### Supplied text
========
According to the company, “Hydro-Québec’s generating fleet comprises 61 hydroelectric generating stations and 24 thermal plants with a total installed capacity of 37.2 GW. Its hydropower facilities also include 28 large reservoirs with a combined storage capacity of over 176 TWh, as well as 681 dams and 91 control structures.

The James Bay Project alone accounts for 15.2 GW of capacity, or roughly the equivalent of 7+ Indian Point nuclear power plants (less when one accounts for capacity factor differences among the technologies), while chewing through thousands of square kilometers of once pristine land in the process.

In the ultimate perversion of logic, New York is now turning to Québec to help close the gaping hole IPEC’s closure created, adding to its already extensive reliance on imported electricity from the province. It’s a tale of irony, expense, risk, and environmental hypocrisy of the highest order. Let’s explore what’s really going on.

One significant advantage that hydroelectric power offers grid operation is the ability to closely load-follow demand with supply by spooling production up or down as market needs evolve. This is increasingly necessary when paired with intermittent renewables like solar and wind since the water accumulated behind reservoirs can serve as a giant battery. Integrated across Hydro-Québec’s system, the sheer scale of water stored behind its dams is unique, something the company’s leaders have been aggressively touting to state politicians in New York and across New England in an effort to increase demand for its exports.
========
### Written instruction A
According to the Hydro-Québec passage, how much capacity does the James Bay Project account for?
### Written instruction B
List every type of facility that the Hydro-Québec passage counts in the company's generating fleet and hydropower facilities, along with the number given for each.
The lines after this point have no connection to the Hydro-Québec passage.

### Extracted records
========
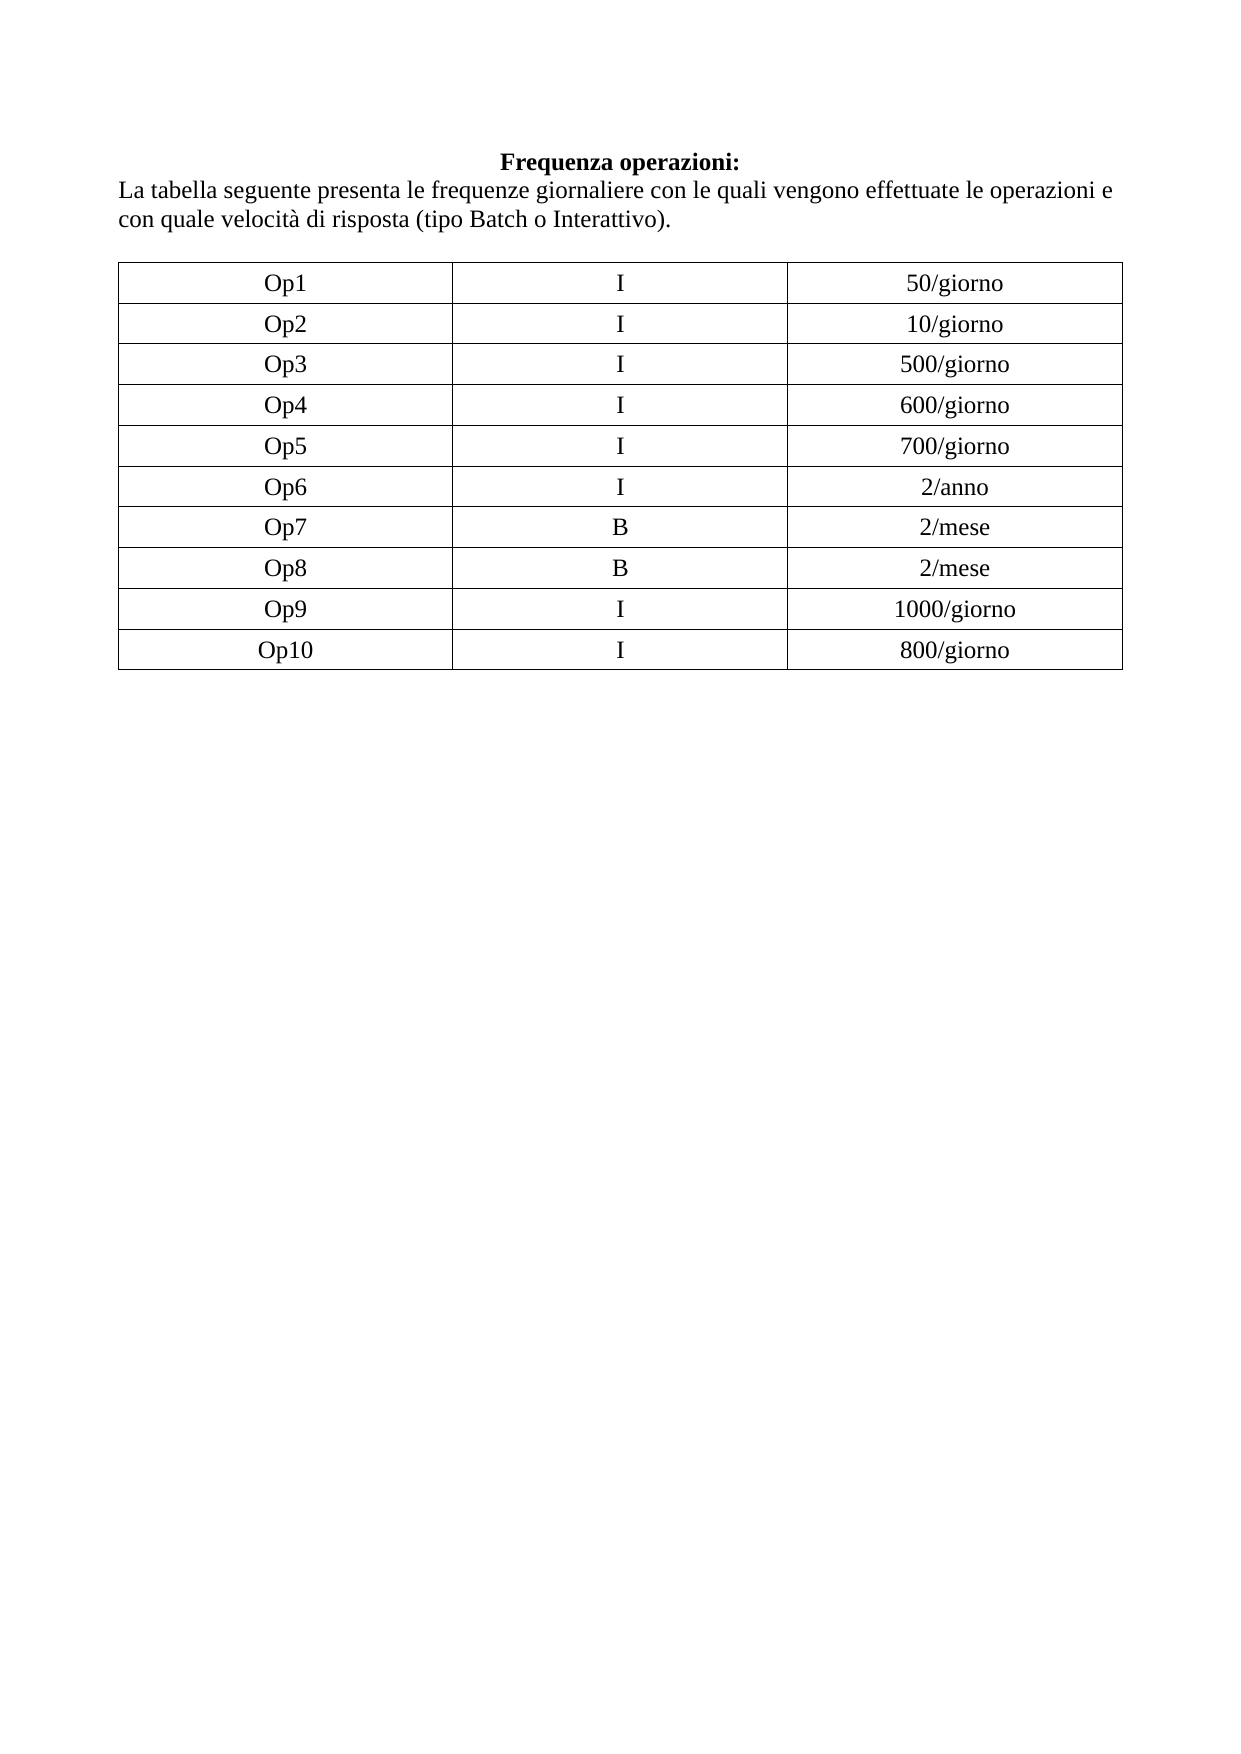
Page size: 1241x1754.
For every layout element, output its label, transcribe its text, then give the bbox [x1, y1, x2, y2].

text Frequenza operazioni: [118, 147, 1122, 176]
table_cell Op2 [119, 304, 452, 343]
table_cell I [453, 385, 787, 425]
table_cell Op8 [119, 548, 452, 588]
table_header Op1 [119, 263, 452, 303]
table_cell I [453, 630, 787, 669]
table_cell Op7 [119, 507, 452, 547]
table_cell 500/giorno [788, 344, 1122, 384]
========
### Final result A
15.2 GW

### Final result B
- Hydroelectric generating stations: 61
- Thermal plants: 24
- Large reservoirs: 28
- Dams: 681
- Control structures: 91